Write the next part of the text on measuring bull fertility in beef cattle, starting right after its final sentence.
── Text ──
Male Reproductive Measures
Measures of fertility need to be considered not only in the female, but also in the male. Natural service has historically been, and continues to be, used in most beef cattle operations; therefore, acceptable bull fertility is critical to the success of these operations. Bull management is highly intertwined with female fertility, bull fertility, and cow management. Bull fertility may be affected by the number of cows a particular bull is expected to service and, in natural mating, the length of the mating period, as well as the serving capacity of the bulls. Fertility measures may be superficially increased in bulls exposed to a small number of cows during a lengthy breeding season. However, determining the proper bull-to-cow ratio is challenging because these influences are in addition to issues of pasture size and topography, multiple water sources within a pasture, and behavior

Scrotal Circumference
Scrotal circumference is used to predict the quality and quantity of spermatozoa-producing tissue and age at puberty. A scrotal circumference measurement of 28 to 30 cm is generally associated with onset of puberty; specifically, 52 and 97% of males are pubertal when scrotal circumference is 28 and 30 cm, respectively. Increased scrotal circumference has been associated with increased sperm production but decreased semen quality. Reported heritability estimates for scrotal circumference were generally high and ranged from 0.29 to 0.78. Because female fertility traits in general have low heritability, correlated or indicator traits that are more highly heritable are often used to produce more effective selection. Yearling bull scrotal circumference is commonly used to improve female fertility because it is genetically correlated with age at puberty in heifers. Although consistently favorable, the magnitude of this correlation was variable across field and experimental populations, ranging from equal to or less than −0.80 to equal to or greater than −0.15. In general, scrotal circumference as an indicator trait is easy and inexpensive to measure. However, scrotal circumference has also been shown to be positively genetically correlated with growth traits.  Because of these findings and the fact that the trait is easily recorded, genetic selection programs have been successful at improving scrotal circumference; thus, the statistical association between scrotal circumference and heifer fertility trait measures is not as easily detected in data sets from more recent times relative to data collected before 1990.
───
── Data for review ──
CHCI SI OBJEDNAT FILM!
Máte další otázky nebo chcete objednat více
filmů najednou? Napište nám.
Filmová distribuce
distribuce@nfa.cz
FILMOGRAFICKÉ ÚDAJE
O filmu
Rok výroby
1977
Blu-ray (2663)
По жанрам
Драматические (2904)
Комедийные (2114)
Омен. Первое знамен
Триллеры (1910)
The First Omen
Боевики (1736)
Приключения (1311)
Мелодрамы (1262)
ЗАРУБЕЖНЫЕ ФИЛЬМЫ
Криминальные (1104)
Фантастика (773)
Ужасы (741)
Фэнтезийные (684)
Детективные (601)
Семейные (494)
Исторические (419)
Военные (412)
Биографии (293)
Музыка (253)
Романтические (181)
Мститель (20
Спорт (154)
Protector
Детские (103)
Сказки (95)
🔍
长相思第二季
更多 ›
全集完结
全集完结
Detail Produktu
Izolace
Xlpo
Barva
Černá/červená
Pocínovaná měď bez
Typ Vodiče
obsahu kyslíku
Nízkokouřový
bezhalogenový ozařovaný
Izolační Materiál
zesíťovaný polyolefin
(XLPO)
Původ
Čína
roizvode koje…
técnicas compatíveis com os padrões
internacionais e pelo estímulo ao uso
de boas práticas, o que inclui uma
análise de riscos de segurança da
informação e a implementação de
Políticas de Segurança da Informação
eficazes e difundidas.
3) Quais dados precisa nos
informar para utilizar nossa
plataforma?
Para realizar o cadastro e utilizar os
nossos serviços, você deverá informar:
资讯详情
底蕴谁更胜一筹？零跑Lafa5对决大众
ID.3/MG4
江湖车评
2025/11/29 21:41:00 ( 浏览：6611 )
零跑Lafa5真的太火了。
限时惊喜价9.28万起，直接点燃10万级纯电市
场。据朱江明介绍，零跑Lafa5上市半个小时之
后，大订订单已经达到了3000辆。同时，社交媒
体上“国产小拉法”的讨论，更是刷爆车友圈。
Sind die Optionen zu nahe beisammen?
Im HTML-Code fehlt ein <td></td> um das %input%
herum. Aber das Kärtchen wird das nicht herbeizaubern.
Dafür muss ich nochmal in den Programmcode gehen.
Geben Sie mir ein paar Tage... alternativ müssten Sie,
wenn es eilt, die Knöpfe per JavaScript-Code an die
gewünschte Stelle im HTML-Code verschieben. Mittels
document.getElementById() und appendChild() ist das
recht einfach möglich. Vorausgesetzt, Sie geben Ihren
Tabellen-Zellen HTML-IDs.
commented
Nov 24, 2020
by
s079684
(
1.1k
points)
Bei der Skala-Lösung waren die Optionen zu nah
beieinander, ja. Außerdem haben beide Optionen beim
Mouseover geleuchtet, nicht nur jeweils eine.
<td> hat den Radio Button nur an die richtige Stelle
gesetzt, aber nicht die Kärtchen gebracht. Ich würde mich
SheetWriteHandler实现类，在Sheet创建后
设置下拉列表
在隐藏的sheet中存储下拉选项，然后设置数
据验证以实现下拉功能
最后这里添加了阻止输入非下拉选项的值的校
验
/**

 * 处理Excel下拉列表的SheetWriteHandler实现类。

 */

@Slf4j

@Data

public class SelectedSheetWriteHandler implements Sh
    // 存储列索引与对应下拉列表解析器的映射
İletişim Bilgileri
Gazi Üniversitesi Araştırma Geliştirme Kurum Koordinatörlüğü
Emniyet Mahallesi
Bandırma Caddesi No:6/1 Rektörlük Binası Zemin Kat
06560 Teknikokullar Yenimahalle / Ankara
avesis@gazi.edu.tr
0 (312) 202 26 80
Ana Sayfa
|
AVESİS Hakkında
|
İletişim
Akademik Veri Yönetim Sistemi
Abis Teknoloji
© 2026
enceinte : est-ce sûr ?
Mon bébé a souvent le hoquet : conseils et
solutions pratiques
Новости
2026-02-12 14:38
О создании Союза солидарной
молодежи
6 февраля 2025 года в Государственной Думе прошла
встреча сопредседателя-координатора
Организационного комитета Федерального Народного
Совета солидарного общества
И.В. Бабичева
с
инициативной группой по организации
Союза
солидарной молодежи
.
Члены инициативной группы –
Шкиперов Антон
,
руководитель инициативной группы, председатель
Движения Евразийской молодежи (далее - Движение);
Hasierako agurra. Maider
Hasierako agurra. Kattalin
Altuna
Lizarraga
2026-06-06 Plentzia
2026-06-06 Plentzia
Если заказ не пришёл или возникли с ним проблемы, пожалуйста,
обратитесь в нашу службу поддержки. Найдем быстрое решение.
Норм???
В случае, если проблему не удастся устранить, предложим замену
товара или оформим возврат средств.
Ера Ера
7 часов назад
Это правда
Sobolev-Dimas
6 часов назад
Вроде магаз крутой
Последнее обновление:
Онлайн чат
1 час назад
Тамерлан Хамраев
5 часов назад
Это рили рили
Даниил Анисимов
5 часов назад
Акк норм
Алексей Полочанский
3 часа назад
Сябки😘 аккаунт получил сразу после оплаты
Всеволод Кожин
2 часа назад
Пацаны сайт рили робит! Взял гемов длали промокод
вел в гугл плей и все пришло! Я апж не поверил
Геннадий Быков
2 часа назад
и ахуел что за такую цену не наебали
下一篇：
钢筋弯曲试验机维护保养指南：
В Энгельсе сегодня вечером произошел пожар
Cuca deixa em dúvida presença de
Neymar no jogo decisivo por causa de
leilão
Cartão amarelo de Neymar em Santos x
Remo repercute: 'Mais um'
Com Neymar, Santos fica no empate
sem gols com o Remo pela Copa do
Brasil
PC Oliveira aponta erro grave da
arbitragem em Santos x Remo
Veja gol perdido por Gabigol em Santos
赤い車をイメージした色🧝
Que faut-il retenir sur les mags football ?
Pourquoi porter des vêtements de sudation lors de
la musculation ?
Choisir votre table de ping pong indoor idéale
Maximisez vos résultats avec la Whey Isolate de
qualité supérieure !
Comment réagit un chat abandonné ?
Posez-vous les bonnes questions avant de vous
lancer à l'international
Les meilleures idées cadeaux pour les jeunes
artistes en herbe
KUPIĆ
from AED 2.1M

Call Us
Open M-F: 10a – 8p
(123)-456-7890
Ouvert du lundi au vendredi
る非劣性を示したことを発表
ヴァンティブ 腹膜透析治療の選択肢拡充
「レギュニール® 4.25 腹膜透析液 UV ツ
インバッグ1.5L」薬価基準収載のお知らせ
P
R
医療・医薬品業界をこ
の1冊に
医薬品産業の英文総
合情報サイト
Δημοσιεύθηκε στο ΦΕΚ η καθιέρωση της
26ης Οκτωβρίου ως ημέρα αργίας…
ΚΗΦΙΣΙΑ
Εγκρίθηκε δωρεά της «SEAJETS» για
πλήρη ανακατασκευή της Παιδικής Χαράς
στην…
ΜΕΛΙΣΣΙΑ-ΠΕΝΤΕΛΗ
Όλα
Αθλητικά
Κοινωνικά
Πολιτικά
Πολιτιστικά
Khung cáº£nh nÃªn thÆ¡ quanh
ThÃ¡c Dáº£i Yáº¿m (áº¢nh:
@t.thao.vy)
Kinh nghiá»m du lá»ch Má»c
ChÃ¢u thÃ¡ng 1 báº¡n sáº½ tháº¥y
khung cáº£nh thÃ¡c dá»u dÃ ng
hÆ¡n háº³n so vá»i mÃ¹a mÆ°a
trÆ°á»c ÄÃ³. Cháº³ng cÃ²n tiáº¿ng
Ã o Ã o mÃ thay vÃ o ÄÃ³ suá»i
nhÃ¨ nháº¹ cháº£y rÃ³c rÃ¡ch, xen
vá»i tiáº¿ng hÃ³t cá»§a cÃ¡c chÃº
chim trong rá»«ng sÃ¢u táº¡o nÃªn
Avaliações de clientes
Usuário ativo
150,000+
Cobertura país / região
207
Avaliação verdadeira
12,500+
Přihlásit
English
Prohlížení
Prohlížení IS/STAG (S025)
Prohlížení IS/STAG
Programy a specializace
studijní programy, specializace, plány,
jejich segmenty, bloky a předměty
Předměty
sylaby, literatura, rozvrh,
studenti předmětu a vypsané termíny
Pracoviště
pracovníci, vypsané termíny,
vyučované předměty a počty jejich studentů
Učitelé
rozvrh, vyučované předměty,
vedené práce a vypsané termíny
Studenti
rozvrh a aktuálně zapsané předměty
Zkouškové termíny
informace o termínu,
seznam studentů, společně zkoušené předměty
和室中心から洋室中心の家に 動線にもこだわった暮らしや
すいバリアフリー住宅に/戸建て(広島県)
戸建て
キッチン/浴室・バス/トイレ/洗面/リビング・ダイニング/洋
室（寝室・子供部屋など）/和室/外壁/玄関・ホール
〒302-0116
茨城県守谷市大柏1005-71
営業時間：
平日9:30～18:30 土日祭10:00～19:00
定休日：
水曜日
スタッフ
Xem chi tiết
───
§ Task answer
Breeding Soundness
The lack of feasible methods for determining male puberty has made selection and management of young, unproven bulls difficult in regard to fertility. Currently, a breeding soundness exam, or evaluation, is the most practical means to assess bull fertility and consists of a physical examination, scrotal circumference measurement, and semen evaluation. Sex drive and mating ability are not typically included in this evaluation, although they are obviously essential to the successful impregnation of females. No heritability estimates for libido were found in the literature.  To our knowledge, there have been no estimates of heritability of the probability of passing a breeding soundness exam.